◆ **DATA TO EXAMINE**
+++
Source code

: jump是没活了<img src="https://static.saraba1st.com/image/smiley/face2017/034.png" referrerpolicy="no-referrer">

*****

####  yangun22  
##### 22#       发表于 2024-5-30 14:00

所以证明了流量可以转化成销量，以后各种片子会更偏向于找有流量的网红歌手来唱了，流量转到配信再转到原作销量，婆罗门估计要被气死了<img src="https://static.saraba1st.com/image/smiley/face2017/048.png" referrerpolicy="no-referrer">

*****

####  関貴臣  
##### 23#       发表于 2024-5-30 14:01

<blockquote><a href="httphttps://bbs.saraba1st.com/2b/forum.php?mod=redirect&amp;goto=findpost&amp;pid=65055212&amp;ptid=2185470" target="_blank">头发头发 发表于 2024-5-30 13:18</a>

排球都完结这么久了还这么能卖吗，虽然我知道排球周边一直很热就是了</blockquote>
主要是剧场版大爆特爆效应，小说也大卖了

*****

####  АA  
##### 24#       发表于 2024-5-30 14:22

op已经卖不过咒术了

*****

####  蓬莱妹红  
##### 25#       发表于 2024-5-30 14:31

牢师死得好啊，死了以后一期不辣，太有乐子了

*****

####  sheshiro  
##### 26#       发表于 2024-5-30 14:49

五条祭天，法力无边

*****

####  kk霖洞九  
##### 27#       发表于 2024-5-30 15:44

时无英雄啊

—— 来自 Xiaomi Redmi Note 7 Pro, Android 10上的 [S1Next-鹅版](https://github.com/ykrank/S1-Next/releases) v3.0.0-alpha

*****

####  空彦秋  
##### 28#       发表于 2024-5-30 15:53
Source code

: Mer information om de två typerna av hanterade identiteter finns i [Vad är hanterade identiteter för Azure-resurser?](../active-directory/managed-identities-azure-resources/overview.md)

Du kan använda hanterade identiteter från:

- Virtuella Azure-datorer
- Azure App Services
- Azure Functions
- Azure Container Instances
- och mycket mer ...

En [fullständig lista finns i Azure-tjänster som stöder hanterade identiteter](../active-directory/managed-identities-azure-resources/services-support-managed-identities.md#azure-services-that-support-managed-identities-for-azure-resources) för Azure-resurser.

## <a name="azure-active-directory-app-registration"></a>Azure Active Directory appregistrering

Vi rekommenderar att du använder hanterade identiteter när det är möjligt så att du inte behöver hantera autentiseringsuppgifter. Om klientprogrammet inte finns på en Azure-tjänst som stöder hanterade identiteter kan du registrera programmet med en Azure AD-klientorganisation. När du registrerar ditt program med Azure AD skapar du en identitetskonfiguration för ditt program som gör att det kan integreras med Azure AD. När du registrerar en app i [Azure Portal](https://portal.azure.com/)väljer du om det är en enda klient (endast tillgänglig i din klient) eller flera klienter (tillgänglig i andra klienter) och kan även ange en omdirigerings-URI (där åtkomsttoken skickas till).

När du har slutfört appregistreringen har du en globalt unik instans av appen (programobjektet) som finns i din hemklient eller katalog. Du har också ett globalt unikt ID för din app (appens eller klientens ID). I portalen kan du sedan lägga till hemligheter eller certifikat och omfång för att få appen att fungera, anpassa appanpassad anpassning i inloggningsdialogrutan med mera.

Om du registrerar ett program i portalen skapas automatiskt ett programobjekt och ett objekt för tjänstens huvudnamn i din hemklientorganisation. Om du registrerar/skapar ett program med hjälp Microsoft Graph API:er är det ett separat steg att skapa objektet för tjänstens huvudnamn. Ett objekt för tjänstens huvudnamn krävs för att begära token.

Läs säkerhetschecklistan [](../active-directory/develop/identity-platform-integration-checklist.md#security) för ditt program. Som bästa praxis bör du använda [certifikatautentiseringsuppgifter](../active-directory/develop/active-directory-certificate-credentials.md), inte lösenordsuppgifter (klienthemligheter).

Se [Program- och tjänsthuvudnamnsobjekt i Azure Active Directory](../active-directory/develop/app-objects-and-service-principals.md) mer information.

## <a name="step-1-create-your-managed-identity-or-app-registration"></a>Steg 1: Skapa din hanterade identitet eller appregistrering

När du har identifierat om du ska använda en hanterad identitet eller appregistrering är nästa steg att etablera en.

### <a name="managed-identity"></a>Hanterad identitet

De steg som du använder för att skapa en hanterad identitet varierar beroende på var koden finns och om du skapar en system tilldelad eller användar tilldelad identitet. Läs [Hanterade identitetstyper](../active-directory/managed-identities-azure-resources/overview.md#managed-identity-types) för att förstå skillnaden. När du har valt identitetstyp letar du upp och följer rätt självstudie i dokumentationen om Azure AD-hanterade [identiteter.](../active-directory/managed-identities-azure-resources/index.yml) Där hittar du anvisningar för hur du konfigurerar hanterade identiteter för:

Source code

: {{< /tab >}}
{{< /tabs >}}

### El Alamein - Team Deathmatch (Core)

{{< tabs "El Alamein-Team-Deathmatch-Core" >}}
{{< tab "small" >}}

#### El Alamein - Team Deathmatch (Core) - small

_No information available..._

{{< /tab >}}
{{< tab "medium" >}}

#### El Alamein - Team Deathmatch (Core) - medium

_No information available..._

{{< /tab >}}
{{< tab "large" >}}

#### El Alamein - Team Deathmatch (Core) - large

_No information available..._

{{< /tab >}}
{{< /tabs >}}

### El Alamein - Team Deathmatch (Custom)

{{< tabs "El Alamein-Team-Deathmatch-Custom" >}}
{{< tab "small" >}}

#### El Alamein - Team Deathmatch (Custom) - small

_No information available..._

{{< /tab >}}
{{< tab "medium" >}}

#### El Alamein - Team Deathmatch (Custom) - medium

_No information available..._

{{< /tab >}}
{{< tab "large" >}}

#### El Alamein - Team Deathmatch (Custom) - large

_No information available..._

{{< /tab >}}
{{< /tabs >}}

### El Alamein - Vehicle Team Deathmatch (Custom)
+++
◆ **INSTRUCTIONS TO FOLLOW**
Give the lines of all the records above as a JSON list of strings, one string per line, with blank lines omitted.

◆ **TASK ANSWER**
[
  "Source code",
  ": jump是没活了<img src=\"https://static.saraba1st.com/image/smiley/face2017/034.png\" referrerpolicy=\"no-referrer\">",
  "*****",
  "####  yangun22  ",
  "##### 22#       发表于 2024-5-30 14:00",
  "所以证明了流量可以转化成销量，以后各种片子会更偏向于找有流量的网红歌手来唱了，流量转到配信再转到原作销量，婆罗门估计要被气死了<img src=\"https://static.saraba1st.com/image/smiley/face2017/048.png\" referrerpolicy=\"no-referrer\">",
  "*****",
  "####  関貴臣  ",
  "##### 23#       发表于 2024-5-30 14:01",
  "<blockquote><a href=\"httphttps://bbs.saraba1st.com/2b/forum.php?mod=redirect&amp;goto=findpost&amp;pid=65055212&amp;ptid=2185470\" target=\"_blank\">头发头发 发表于 2024-5-30 13:18</a>",
  "排球都完结这么久了还这么能卖吗，虽然我知道排球周边一直很热就是了</blockquote>",
  "主要是剧场版大爆特爆效应，小说也大卖了",
  "*****",
  "####  АA  ",
  "##### 24#       发表于 2024-5-30 14:22",
  "op已经卖不过咒术了",
  "*****",
  "####  蓬莱妹红  ",
  "##### 25#       发表于 2024-5-30 14:31",
  "牢师死得好啊，死了以后一期不辣，太有乐子了",
  "*****",
  "####  sheshiro  ",
  "##### 26#       发表于 2024-5-30 14:49",
  "五条祭天，法力无边",
  "*****",
  "####  kk霖洞九  ",
  "##### 27#       发表于 2024-5-30 15:44",
  "时无英雄啊",
  "—— 来自 Xiaomi Redmi Note 7 Pro, Android 10上的 [S1Next-鹅版](https://github.com/ykrank/S1-Next/releases) v3.0.0-alpha",
  "*****",
  "####  空彦秋  ",
  "##### 28#       发表于 2024-5-30 15:53",
  "Source code",
  ": Mer information om de två typerna av hanterade identiteter finns i [Vad är hanterade identiteter för Azure-resurser?](../active-directory/managed-identities-azure-resources/overview.md)",
  "Du kan använda hanterade identiteter från:",
  "- Virtuella Azure-datorer",
  "- Azure App Services",
  "- Azure Functions",
  "- Azure Container Instances",
  "- och mycket mer ...",
  "En [fullständig lista finns i Azure-tjänster som stöder hanterade identiteter](../active-directory/managed-identities-azure-resources/services-support-managed-identities.md#azure-services-that-support-managed-identities-for-azure-resources) för Azure-resurser.",
  "## <a name=\"azure-active-directory-app-registration\"></a>Azure Active Directory appregistrering",
  "Vi rekommenderar att du använder hanterade identiteter när det är möjligt så att du inte behöver hantera autentiseringsuppgifter. Om klientprogrammet inte finns på en Azure-tjänst som stöder hanterade identiteter kan du registrera programmet med en Azure AD-klientorganisation. När du registrerar ditt program med Azure AD skapar du en identitetskonfiguration för ditt program som gör att det kan integreras med Azure AD. När du registrerar en app i [Azure Portal](https://portal.azure.com/)väljer du om det är en enda klient (endast tillgänglig i din klient) eller flera klienter (tillgänglig i andra klienter) och kan även ange en omdirigerings-URI (där åtkomsttoken skickas till).",
  "När du har slutfört appregistreringen har du en globalt unik instans av appen (programobjektet) som finns i din hemklient eller katalog. Du har också ett globalt unikt ID för din app (appens eller klientens ID). I portalen kan du sedan lägga till hemligheter eller certifikat och omfång för att få appen att fungera, anpassa appanpassad anpassning i inloggningsdialogrutan med mera.",
  "Om du registrerar ett program i portalen skapas automatiskt ett programobjekt och ett objekt för tjänstens huvudnamn i din hemklientorganisation. Om du registrerar/skapar ett program med hjälp Microsoft Graph API:er är det ett separat steg att skapa objektet för tjänstens huvudnamn. Ett objekt för tjänstens huvudnamn krävs för att begära token.",
  "Läs säkerhetschecklistan [](../active-directory/develop/identity-platform-integration-checklist.md#security) för ditt program. Som bästa praxis bör du använda [certifikatautentiseringsuppgifter](../active-directory/develop/active-directory-certificate-credentials.md), inte lösenordsuppgifter (klienthemligheter).",
  "Se [Program- och tjänsthuvudnamnsobjekt i Azure Active Directory](../active-directory/develop/app-objects-and-service-principals.md) mer information.",
  "## <a name=\"step-1-create-your-managed-identity-or-app-registration\"></a>Steg 1: Skapa din hanterade identitet eller appregistrering",
  "När du har identifierat om du ska använda en hanterad identitet eller appregistrering är nästa steg att etablera en.",
  "### <a name=\"managed-identity\"></a>Hanterad identitet",
  "De steg som du använder för att skapa en hanterad identitet varierar beroende på var koden finns och om du skapar en system tilldelad eller användar tilldelad identitet. Läs [Hanterade identitetstyper](../active-directory/managed-identities-azure-resources/overview.md#managed-identity-types) för att förstå skillnaden. När du har valt identitetstyp letar du upp och följer rätt självstudie i dokumentationen om Azure AD-hanterade [identiteter.](../active-directory/managed-identities-azure-resources/index.yml) Där hittar du anvisningar för hur du konfigurerar hanterade identiteter för:",
  "Source code",
  ": {{< /tab >}}",
  "{{< /tabs >}}",
  "### El Alamein - Team Deathmatch (Core)",
  "{{< tabs \"El Alamein-Team-Deathmatch-Core\" >}}",
  "{{< tab \"small\" >}}",
  "#### El Alamein - Team Deathmatch (Core) - small",
  "_No information available..._",
  "{{< /tab >}}",
  "{{< tab \"medium\" >}}",
  "#### El Alamein - Team Deathmatch (Core) - medium",
  "_No information available..._",
  "{{< /tab >}}",
  "{{< tab \"large\" >}}",
  "#### El Alamein - Team Deathmatch (Core) - large",
  "_No information available..._",
  "{{< /tab >}}",
  "{{< /tabs >}}",
  "### El Alamein - Team Deathmatch (Custom)",
  "{{< tabs \"El Alamein-Team-Deathmatch-Custom\" >}}",
  "{{< tab \"small\" >}}",
  "#### El Alamein - Team Deathmatch (Custom) - small",
  "_No information available..._",
  "{{< /tab >}}",
  "{{< tab \"medium\" >}}",
  "#### El Alamein - Team Deathmatch (Custom) - medium",
  "_No information available..._",
  "{{< /tab >}}",
  "{{< tab \"large\" >}}",
  "#### El Alamein - Team Deathmatch (Custom) - large",
  "_No information available..._",
  "{{< /tab >}}",
  "{{< /tabs >}}",
  "### El Alamein - Vehicle Team Deathmatch (Custom)"
]